In Namibia, those implicated in dodgy dealings are rewarded with promotions, Kandjeke advanced.
“The process [of accountability] takes forever. You find people who are implicated being moved around from one institution to another. We are not taking action against employees. I don’t know why,” he added.
Over the years, Kandjeke’s office has exposed how accountability is absent from most public institutions, while also pointing out those consumed by corruption.
But little to no action is taken, while audit reports continue collecting dust in the corridors of parliament.
As to how long the status quo will remain firmly intact, Kandjeke pointed to the legislation which ends his powers at the doors of parliament.
This is due to the Westminster-inspired auditing system that requires the AG to report to parliament.
Kandjeke conceded that his office needs to be armed with more teeth to effectively hold those entrusted with positions of influence and power accountable.

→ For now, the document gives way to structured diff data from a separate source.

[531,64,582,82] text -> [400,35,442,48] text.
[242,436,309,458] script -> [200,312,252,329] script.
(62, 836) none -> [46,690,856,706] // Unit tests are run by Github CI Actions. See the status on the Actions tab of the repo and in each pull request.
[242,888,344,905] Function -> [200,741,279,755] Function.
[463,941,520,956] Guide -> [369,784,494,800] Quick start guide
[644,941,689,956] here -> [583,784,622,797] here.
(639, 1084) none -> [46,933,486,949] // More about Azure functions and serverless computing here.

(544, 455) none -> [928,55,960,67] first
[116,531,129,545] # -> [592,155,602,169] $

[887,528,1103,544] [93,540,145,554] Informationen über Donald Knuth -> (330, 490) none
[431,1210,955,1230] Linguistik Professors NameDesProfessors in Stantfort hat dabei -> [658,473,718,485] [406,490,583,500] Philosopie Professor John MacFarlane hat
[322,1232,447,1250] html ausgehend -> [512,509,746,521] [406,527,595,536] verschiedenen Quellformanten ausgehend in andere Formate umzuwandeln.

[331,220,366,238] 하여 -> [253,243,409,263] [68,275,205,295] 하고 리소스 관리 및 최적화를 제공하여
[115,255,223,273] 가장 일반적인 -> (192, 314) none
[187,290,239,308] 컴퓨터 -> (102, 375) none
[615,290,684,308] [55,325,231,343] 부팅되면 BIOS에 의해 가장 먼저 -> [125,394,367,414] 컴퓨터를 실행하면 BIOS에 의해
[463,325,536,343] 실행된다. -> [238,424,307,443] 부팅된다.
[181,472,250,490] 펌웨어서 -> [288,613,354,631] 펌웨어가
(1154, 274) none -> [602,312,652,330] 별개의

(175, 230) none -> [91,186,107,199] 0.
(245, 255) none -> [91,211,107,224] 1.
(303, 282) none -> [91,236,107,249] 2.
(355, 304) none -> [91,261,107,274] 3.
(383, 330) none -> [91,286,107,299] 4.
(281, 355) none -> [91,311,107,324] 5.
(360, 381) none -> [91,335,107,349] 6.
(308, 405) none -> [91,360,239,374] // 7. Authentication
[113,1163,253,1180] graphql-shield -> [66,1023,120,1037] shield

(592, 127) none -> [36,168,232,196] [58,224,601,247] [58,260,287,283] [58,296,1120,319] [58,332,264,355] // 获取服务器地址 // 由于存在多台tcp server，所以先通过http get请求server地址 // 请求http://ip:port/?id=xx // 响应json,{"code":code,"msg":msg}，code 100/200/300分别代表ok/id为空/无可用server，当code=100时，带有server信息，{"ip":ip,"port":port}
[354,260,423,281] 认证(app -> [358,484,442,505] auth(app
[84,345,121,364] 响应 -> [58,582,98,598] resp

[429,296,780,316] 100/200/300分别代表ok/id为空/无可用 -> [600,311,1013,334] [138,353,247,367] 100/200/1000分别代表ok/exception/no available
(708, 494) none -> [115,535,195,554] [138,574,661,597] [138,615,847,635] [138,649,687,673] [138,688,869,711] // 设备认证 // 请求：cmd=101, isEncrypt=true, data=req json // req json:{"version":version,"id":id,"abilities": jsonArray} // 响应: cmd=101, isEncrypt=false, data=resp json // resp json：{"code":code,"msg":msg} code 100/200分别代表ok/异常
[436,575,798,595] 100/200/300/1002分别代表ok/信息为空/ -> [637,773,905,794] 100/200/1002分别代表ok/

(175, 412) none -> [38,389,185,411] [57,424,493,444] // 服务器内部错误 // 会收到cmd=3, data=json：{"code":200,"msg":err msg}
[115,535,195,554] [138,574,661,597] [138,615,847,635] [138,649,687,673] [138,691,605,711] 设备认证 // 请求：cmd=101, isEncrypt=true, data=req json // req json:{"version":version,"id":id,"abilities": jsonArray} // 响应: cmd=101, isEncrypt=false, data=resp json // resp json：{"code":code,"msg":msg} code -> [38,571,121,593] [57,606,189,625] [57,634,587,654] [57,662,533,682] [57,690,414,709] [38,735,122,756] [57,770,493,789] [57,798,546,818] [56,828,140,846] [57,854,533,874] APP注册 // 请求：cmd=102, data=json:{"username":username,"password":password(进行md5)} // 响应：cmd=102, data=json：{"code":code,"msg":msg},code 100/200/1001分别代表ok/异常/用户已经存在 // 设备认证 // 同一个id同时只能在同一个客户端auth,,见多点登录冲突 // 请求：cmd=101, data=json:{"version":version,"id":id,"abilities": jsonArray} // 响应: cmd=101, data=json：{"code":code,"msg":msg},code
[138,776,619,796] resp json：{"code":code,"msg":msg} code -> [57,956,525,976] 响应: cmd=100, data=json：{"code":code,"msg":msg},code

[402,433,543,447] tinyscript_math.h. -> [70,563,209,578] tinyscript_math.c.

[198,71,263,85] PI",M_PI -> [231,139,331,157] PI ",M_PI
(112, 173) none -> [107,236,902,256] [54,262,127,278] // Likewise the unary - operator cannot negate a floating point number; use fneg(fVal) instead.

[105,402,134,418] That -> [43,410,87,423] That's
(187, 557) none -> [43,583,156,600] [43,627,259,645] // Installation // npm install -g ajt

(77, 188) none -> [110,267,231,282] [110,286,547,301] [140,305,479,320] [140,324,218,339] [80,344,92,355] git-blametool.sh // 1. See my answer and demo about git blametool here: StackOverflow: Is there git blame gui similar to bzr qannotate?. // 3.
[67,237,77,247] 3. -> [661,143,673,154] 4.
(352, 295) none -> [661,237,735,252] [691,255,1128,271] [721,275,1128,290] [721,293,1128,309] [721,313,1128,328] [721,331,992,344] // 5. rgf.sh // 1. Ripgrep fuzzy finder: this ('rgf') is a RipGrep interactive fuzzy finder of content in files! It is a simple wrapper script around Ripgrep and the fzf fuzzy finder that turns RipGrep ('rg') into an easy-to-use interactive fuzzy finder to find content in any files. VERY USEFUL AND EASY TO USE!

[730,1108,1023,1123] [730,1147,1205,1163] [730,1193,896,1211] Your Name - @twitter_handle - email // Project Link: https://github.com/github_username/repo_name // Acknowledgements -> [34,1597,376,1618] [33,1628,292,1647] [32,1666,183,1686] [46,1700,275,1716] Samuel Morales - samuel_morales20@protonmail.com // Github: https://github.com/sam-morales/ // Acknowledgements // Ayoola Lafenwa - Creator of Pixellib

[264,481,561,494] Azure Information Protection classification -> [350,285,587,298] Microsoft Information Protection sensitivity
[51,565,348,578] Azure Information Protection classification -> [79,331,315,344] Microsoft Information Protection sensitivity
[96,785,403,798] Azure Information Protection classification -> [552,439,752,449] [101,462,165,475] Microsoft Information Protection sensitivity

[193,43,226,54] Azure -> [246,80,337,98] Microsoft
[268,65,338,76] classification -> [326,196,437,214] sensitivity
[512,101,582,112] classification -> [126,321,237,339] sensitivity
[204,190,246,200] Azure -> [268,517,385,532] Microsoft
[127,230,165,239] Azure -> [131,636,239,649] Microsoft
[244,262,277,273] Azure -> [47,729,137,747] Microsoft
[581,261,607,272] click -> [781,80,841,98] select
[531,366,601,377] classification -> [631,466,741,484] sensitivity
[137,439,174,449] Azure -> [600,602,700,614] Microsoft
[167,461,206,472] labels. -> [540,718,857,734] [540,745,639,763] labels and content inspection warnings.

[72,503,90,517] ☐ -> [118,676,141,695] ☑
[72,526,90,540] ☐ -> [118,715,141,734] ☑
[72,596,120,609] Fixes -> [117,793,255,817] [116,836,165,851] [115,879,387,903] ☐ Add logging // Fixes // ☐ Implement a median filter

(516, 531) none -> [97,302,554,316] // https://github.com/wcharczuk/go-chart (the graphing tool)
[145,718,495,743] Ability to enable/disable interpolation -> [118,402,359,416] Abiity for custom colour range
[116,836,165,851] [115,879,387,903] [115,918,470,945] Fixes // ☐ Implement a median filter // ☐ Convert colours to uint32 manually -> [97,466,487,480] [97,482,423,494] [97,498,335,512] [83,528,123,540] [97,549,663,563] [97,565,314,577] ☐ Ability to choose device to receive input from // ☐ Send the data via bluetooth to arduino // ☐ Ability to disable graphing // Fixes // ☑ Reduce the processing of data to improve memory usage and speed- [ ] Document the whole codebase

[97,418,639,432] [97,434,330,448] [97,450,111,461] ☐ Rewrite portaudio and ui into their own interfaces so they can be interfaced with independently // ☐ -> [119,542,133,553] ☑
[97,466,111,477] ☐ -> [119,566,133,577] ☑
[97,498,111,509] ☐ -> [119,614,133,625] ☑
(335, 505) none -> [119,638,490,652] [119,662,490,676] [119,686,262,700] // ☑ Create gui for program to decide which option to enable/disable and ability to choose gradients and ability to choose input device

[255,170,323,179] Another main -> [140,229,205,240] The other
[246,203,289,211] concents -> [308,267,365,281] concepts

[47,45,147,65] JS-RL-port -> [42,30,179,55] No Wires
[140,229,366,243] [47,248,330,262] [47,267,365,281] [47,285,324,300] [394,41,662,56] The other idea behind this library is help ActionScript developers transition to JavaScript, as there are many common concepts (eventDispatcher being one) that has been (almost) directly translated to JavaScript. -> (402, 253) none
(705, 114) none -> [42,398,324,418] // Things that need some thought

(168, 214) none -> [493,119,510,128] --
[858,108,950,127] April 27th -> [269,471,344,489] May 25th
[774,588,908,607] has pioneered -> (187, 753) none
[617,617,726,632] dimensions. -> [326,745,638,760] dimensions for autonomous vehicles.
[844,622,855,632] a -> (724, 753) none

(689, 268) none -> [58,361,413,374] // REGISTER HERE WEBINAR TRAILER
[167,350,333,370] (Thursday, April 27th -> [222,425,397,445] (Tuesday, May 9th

“Those powers must be accompanied by another body to implement [the findings],” he said before pointing to Ghana, South Africa and Angola as prime examples where auditor generals are effective.
Those countries have a court of accounts systems, which is tailored to hold the executive and civil servants accountable.
He wants the same in Namibia.
The auditor general also proposed that a special parliamentary committee dealing with the implementation of the AG’s recommendations be established.
Moreover, draft legislation on the State Finance Act, wherein the powers and functions of the AG are contained, will soon head to the National Assembly.
The changes aim to strengthen the AG’s office.
“The bill has taken years. We have consulted various stakeholders on how to improve,” he noted without going into the specifics.
“The public accountants’ and auditors’ amendment bill will head to parliament in a year or two. Maybe that will also improve accountability in the public and private sectors. Public input to this is very important,” he emphasised.
Like Kandjeke, Rally for Democracy and Progress (RDP) leader Mike Kavekotora, former chair of the Parliamentary Committee on Public Accounts (PAC), said drastic changes ought to take place to address bottlenecks to hold those found wanting liable for their sins.
“The Office of the Auditor General does make recommendations, and then we as the PAC scrutinise them. If they are valid, we also then make recommendations to parliament and the custodian ministry,” the economist-turned-politician said.
“The problem is more on the reluctance of ministers to implement what we would have recommended. That is why rules need to change to make sure that we hold the minister to account.”
A provision exists in the rules and orders governing the National Assembly which compels ministers to act within a certain timeframe of the recommendation, and report back to parliament.
It is, however, ignored with impunity, Kavekotora charged.